● Ausgangstext:
Pflege
Betrug im Altenwohnheim Zell sorgt in Kufstein für Entsetzen

Schwere Anschuldigungen gegen Mitarbeiter des Altenwohnheims in Zell: Mindestens drei Pflegekräfte sollen bei der Arbeitszeitaufzeichnung betrogen haben.  | Foto: Barbara Fluckinger
5Bilder
  • Schwere Anschuldigungen gegen Mitarbeiter des Altenwohnheims in Zell: Mindestens drei Pflegekräfte sollen bei der Arbeitszeitaufzeichnung betrogen haben.
  • Foto: Barbara Fluckinger
  • hochgeladen von Barbara Fluckinger

Mindestens drei in der Pflege beschäftigte Mitarbeiter sollen systematisch bei Arbeitszeitnachweisen betrogen haben und früher nach Hause gegangen sein.

● Arbeitsauftrag:
Führen Sie den Artikel über den Arbeitszeitbetrug im Altenwohnheim Zell im Anschluss an seinen letzten Satz fort. Die Liste spielt hierfür keine Rolle.

● Beigefügte Liste:
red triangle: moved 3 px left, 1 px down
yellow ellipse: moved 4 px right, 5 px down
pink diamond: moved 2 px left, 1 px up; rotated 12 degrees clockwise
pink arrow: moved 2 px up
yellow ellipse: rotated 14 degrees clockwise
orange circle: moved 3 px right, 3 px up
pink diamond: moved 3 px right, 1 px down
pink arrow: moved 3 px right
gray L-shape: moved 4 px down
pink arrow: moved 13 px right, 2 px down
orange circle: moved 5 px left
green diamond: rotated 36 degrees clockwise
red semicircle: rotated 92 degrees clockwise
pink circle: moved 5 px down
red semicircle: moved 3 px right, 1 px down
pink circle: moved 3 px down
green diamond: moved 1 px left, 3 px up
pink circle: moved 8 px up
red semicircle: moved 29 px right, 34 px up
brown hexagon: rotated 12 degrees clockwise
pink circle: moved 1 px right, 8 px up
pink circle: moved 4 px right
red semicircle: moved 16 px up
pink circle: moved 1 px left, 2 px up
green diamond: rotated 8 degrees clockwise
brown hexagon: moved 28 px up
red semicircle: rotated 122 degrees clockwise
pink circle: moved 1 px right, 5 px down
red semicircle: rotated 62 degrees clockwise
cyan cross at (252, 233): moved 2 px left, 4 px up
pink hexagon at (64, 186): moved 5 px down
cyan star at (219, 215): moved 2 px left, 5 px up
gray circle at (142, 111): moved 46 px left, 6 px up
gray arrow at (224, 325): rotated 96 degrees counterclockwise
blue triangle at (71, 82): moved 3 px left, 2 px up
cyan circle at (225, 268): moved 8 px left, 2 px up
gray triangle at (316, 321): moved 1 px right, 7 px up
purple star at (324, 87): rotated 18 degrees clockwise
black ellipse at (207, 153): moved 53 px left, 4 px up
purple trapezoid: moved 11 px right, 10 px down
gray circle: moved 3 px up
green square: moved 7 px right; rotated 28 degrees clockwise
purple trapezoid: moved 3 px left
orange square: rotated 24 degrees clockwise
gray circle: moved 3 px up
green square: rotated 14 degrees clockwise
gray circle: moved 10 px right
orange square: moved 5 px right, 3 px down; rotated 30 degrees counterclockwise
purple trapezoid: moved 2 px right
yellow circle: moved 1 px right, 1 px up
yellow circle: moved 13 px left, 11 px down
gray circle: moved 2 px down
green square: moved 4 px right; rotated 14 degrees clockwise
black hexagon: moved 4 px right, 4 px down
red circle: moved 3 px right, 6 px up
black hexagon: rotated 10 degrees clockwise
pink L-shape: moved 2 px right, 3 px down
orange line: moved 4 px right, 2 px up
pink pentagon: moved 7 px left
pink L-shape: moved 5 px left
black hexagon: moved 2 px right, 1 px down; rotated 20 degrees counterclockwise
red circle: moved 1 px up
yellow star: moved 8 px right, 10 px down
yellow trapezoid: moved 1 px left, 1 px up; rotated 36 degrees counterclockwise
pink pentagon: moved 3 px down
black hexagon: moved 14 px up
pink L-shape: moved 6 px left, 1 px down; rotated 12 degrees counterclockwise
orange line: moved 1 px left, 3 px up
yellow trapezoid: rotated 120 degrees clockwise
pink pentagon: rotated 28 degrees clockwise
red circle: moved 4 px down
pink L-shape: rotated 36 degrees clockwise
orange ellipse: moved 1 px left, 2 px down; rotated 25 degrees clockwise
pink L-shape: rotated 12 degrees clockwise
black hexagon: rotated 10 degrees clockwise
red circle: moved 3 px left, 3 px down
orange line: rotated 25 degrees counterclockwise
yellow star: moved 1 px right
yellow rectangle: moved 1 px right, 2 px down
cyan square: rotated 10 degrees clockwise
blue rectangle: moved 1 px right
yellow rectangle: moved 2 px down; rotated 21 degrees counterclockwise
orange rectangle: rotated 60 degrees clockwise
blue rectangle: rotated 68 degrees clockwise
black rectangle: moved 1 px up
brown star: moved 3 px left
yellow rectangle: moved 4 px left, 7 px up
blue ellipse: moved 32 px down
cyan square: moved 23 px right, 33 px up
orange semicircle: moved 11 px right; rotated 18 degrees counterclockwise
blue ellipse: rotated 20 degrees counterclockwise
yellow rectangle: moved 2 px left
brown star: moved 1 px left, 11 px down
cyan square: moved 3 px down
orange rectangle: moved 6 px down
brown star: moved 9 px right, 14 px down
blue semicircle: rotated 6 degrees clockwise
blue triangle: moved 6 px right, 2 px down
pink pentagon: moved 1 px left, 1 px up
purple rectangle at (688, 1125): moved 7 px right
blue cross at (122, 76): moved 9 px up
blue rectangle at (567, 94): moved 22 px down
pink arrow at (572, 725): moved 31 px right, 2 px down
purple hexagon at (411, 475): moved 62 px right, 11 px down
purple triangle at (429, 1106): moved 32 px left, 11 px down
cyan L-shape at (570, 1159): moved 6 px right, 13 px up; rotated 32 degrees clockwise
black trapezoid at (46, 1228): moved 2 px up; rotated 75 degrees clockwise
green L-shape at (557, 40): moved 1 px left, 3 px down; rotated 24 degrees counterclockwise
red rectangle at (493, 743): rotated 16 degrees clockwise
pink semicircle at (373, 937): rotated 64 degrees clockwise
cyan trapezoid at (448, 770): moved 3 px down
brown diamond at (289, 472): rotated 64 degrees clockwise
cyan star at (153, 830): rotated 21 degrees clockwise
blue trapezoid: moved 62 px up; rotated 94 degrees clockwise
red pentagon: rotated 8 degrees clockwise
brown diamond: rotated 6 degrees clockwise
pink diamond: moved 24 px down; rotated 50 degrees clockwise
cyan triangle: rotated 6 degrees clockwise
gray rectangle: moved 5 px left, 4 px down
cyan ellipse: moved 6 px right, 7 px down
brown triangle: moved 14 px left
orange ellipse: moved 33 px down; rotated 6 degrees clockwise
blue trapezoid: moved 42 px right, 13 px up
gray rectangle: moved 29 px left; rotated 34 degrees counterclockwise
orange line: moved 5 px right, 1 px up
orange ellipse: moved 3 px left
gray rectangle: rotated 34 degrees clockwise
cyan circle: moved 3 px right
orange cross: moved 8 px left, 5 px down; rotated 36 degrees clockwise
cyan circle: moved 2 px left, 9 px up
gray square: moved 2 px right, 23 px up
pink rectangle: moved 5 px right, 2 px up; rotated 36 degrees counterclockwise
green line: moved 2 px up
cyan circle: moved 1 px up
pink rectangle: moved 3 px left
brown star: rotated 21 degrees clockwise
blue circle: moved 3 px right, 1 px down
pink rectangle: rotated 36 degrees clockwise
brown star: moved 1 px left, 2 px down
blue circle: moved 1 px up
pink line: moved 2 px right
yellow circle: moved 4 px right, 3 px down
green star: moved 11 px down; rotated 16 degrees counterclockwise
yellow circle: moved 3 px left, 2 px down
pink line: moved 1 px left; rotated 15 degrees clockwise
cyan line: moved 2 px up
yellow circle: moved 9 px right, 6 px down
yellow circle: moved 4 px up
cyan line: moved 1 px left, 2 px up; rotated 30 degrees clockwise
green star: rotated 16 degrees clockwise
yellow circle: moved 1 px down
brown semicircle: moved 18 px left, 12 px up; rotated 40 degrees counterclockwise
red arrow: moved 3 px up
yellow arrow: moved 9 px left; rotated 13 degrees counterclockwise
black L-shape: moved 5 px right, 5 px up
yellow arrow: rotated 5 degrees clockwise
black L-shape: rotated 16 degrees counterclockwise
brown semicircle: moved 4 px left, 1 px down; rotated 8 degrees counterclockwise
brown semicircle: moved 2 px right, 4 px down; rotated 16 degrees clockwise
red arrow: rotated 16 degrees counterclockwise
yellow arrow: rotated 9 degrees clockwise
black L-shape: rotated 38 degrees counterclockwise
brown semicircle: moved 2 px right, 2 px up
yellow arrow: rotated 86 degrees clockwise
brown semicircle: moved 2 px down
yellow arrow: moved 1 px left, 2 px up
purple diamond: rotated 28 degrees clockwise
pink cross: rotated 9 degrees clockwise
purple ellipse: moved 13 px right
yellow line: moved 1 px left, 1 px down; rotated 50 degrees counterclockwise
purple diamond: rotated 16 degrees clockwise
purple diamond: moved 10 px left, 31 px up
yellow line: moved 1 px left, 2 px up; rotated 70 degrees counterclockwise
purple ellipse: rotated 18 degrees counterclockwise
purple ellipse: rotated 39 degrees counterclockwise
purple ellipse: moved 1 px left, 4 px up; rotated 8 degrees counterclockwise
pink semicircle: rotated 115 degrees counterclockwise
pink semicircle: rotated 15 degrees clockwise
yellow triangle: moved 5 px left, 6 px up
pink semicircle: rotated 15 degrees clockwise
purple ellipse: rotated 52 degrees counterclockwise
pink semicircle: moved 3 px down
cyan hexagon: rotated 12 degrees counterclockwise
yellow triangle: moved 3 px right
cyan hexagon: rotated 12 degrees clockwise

● Schriftliche Antwort:
KUFSTEIN. Es sind schwere Vorwürfe, die dieser Tage über dem Wohn- und Pflegeheim Zell wie eine dunkle Dunstglocke schweben. Einige Pflegekräfte sollen über Jahre ihre Arbeitsaufzeichnungen gefälscht haben – das systematisch und womöglich bereits seit 2017. Im Raum steht zudem der Vorwurf, dass dadurch auch die Heimbewohner hinsichtlich der Pflege vernachlässigt wurden. Mit der Thematik beschäftigte sich auch der Stadtrat in einer Sondersitzung am Montag, den 14. Februar.
Einer neuen, aber sehr erfahrenen Mitarbeiterin auf der betroffenen Station sollen die Unregelmäßigkeiten bei der Arbeitszeiterfassung zuerst aufgefallen sein. Sie hat dies dem Pflegedienstleiter gemeldet, der erste Erhebungen angestellt hat. "Diese wurden uns weitergemeldet und wir haben die uns genannten Personen einvernommen", erklärt Kufsteins Bgm. Martin Krumschnabel gegenüber den BEZIRKSBLÄTTERN.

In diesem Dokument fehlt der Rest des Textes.